Naquela noite, a família decidiu fazer um churrasco. Andrusha, o filho, brincava alegremente no parquinho com seus carrinhos.

Matvei e seu velho amigo Pashka estavam fazendo os planos para consertar o telhado e começaram a falar sobre renovar a casa.

Pashka fez uma piada dizendo que um bom plano já era meio caminho andado, e chegou a hora de brindar.

Tamara Ivanovna, enquanto se movia agilmente na cozinha, fingia estar brava com os homens, mas seu rosto brilhava de felicidade. Era raro a família estar junta.

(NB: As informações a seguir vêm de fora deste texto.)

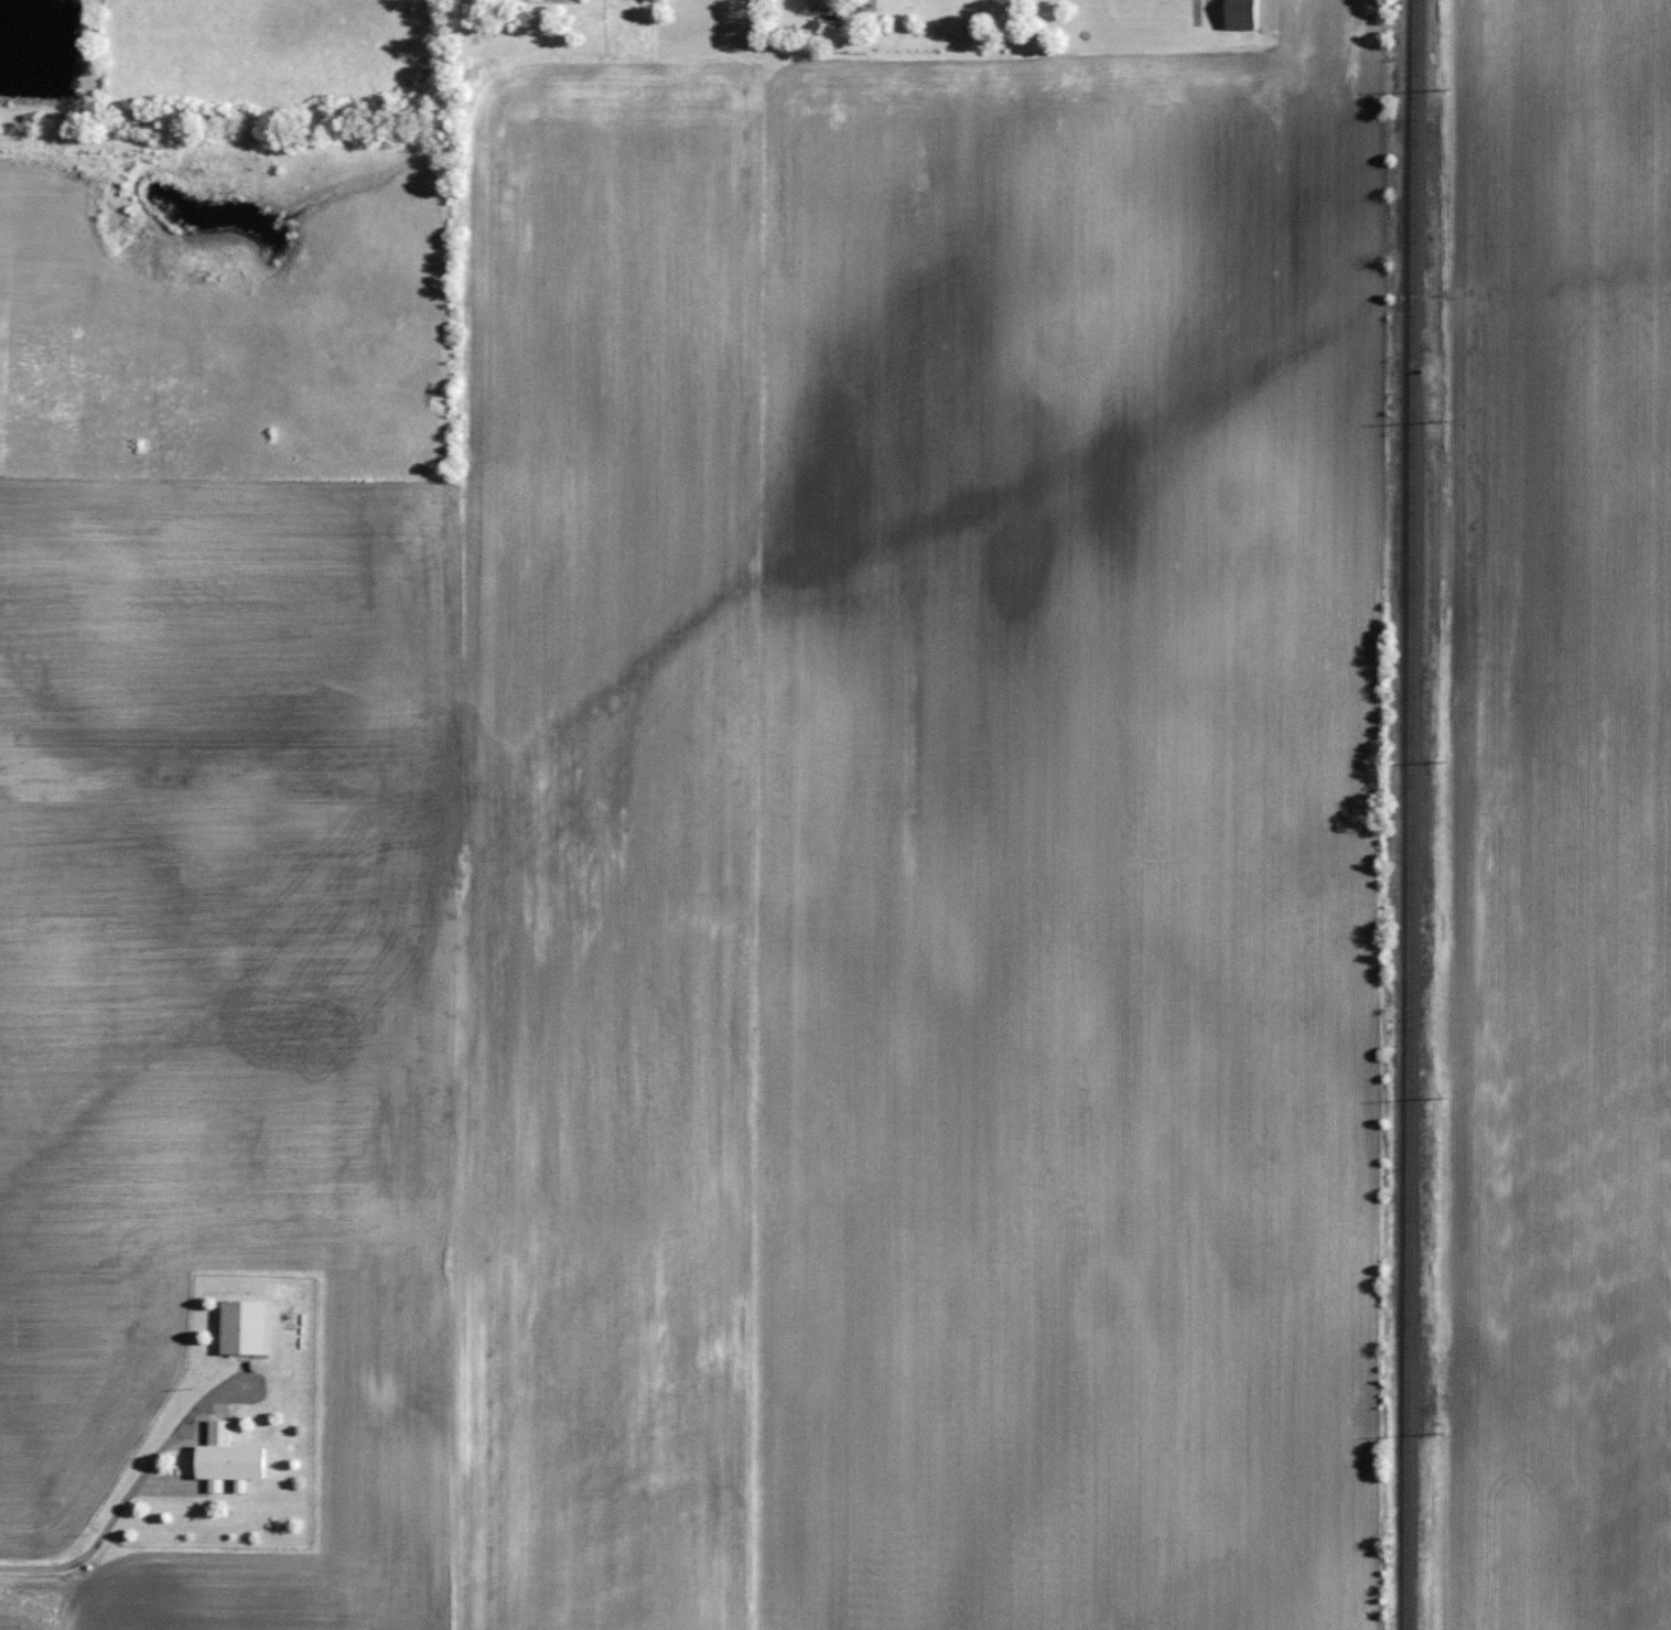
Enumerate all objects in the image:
building: (1246, 15)
railway: (1411, 815)
building: (248, 1326)
building: (233, 1460)
road: (124, 1497)

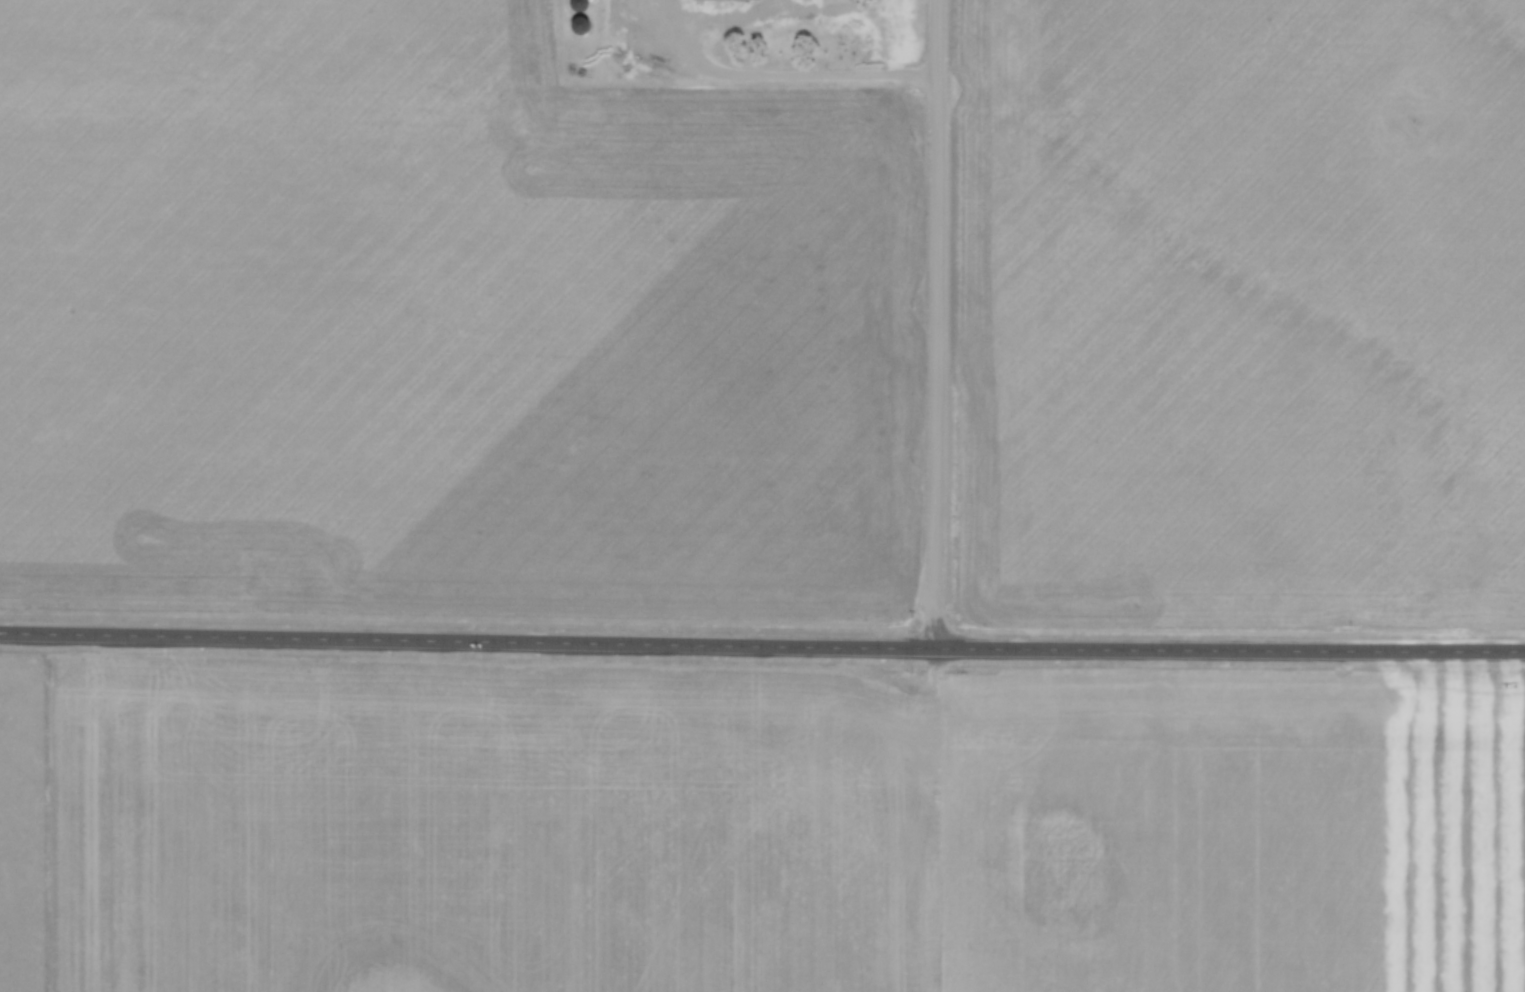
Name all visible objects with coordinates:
building: (721, 1)
building: (576, 4)
silo: (576, 4)
building: (575, 25)
silo: (575, 25)
road: (703, 74)
crop: (1242, 314)
road: (940, 324)
crop: (446, 326)
road: (762, 645)
crop: (785, 826)

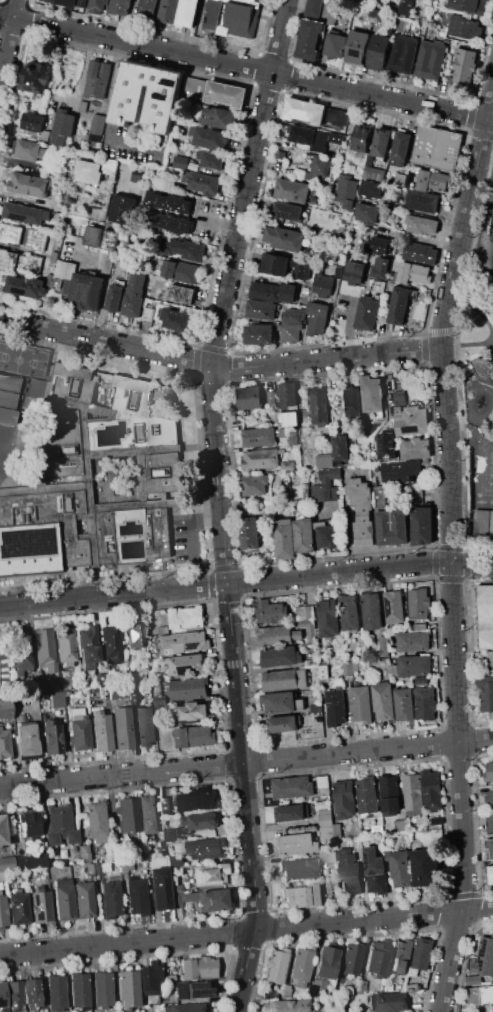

– Mãe, temos uma novidade – quebrou o silêncio Matvei.

– O que é, filho? – perguntou ela, curiosa.

– Espera, deixa eu ver se você vai gostar – riu ele, batendo com o pano na mão. – Vamos ficar três semanas aqui!

Tamara Ivanovna ficou surpresa e se sentou no banco:

– Por que não me disse antes? Isso é maravilhoso!

Ela secou as lágrimas de felicidade. Matvei a olhou preocupado:

– Mãe, por que está chorando?

– São lágrimas de felicidade, meu filho – respondeu ela, sorrindo calorosamente.

A família conversou por muito tempo sobre vários assuntos, até que nem perceberam quando uma mulher desconhecida apareceu no portão. Matvei se levantou e foi até ela:

– Boa tarde! Você veio até nós? Entre, minha mãe está em casa.

A mulher entrou no pátio, avançando timidamente até a mesa:

– Desculpem se estou atrapalhando.

Vera observou atentamente a visitante, depois olhou para Tamara Ivanovna e notou que ela de repente ficou pálida e colocou a mão sobre o peito.

– Tamara Ivanovna, o que aconteceu? – gritou Vera, correndo até ela.

Matvei e Pashka rapidamente a ajudaram a entrar na casa, mediram sua pressão e deram-lhe um calmante.

Quando Tamara Ivanovna se recuperou um pouco, Matvei saiu para o pátio:

– Mas, onde está a mulher? – perguntou, olhando ao redor.

Vera olhou para ele:

– Ela desapareceu assim que Tamara Ivanovna se sentiu melhor. Não entendo por que veio se não falou nada.

Matvei olhou preocupado para o pátio. Por algum motivo, Tamara Ivanovna não conseguiu ver a visitante.